O Brexit era “inimaginável”, mas aconteceu. Trump e Bolsonaro também. Le Pen chegou a 42% dos votos no segundo turno, mantendo o processo de crescimento desde 2000 – e já fica a pergunta: quem poderá vencê-la em 2027? Daqui a cinco anos, Le Pen terá uma nova oportunidade. Ela tem apenas 53 anos e Macron não poderá candidatar-se para um terceiro mandato. Mélenchon terá que arcar durante o segundo governo de Macron com as consequências de seu apoio tácito.
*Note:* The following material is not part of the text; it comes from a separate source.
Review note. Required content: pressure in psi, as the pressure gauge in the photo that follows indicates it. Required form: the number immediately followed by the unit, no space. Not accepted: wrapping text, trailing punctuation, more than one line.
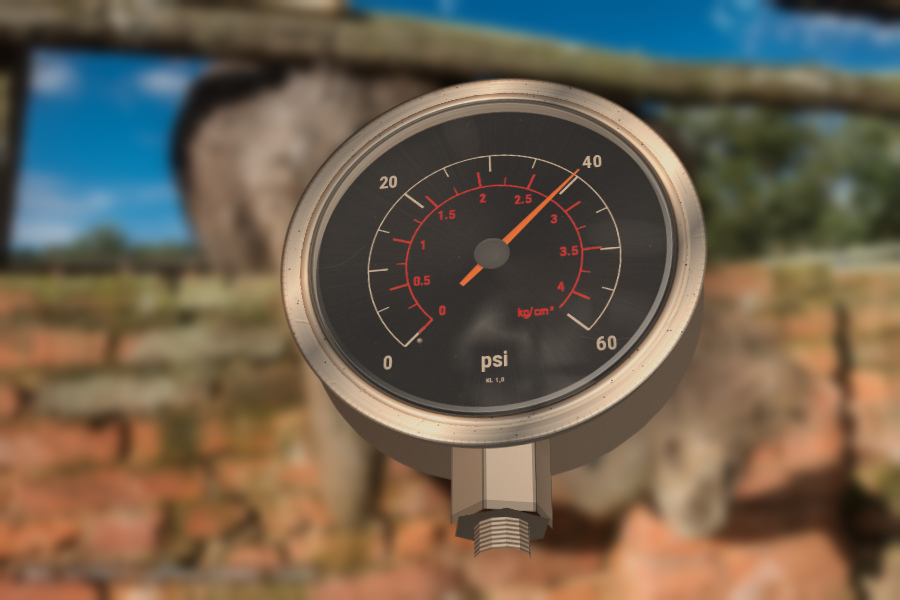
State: 40psi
E as medidas ultraliberais do governo Macron podem fortalecer a base populista nos próximos anos.

O sucesso de Le Pen se deve à capacidade de captar os votos do campo conservador e dos revoltados. Chegando a 12 milhões de votos contra 17 milhões de Macron, Le Pen agora foi absorvida pelo sistema, aceita como uma alternativa de poder, com o status de principal oposição ao poder.

O tempo que passou não vai voltar. É preciso compreender que o enfraquecimento dos organismos tradicionais que canalizam a revolta popular não responde mais hegemonicamente aos apelos populares. E a cólera dos setores médios e populares se fundamentam sobre causas sociais e econômicas reais. O mal-estar é um potente recurso político. O debate não é mais entre democracia e fascismo, ou esquerda e direita, mas entre globalismo e nacionalismo. Subestimar a força e as virtudes do nacionalismo é um erro crasso neste período pós-liberal. Para lidar com os desafios dos novos movimentos nacionalistas de direita, em primeiro lugar será preciso abandonar as certezas confortáveis e enganosas, compreendendo as novas lógicas políticas emergentes e ter capacidade de propor uma visão motivadora do futuro. Exigir que as velhas lógicas sejam respeitadas é perda de tempo. É preciso adaptar-se para sobreviver.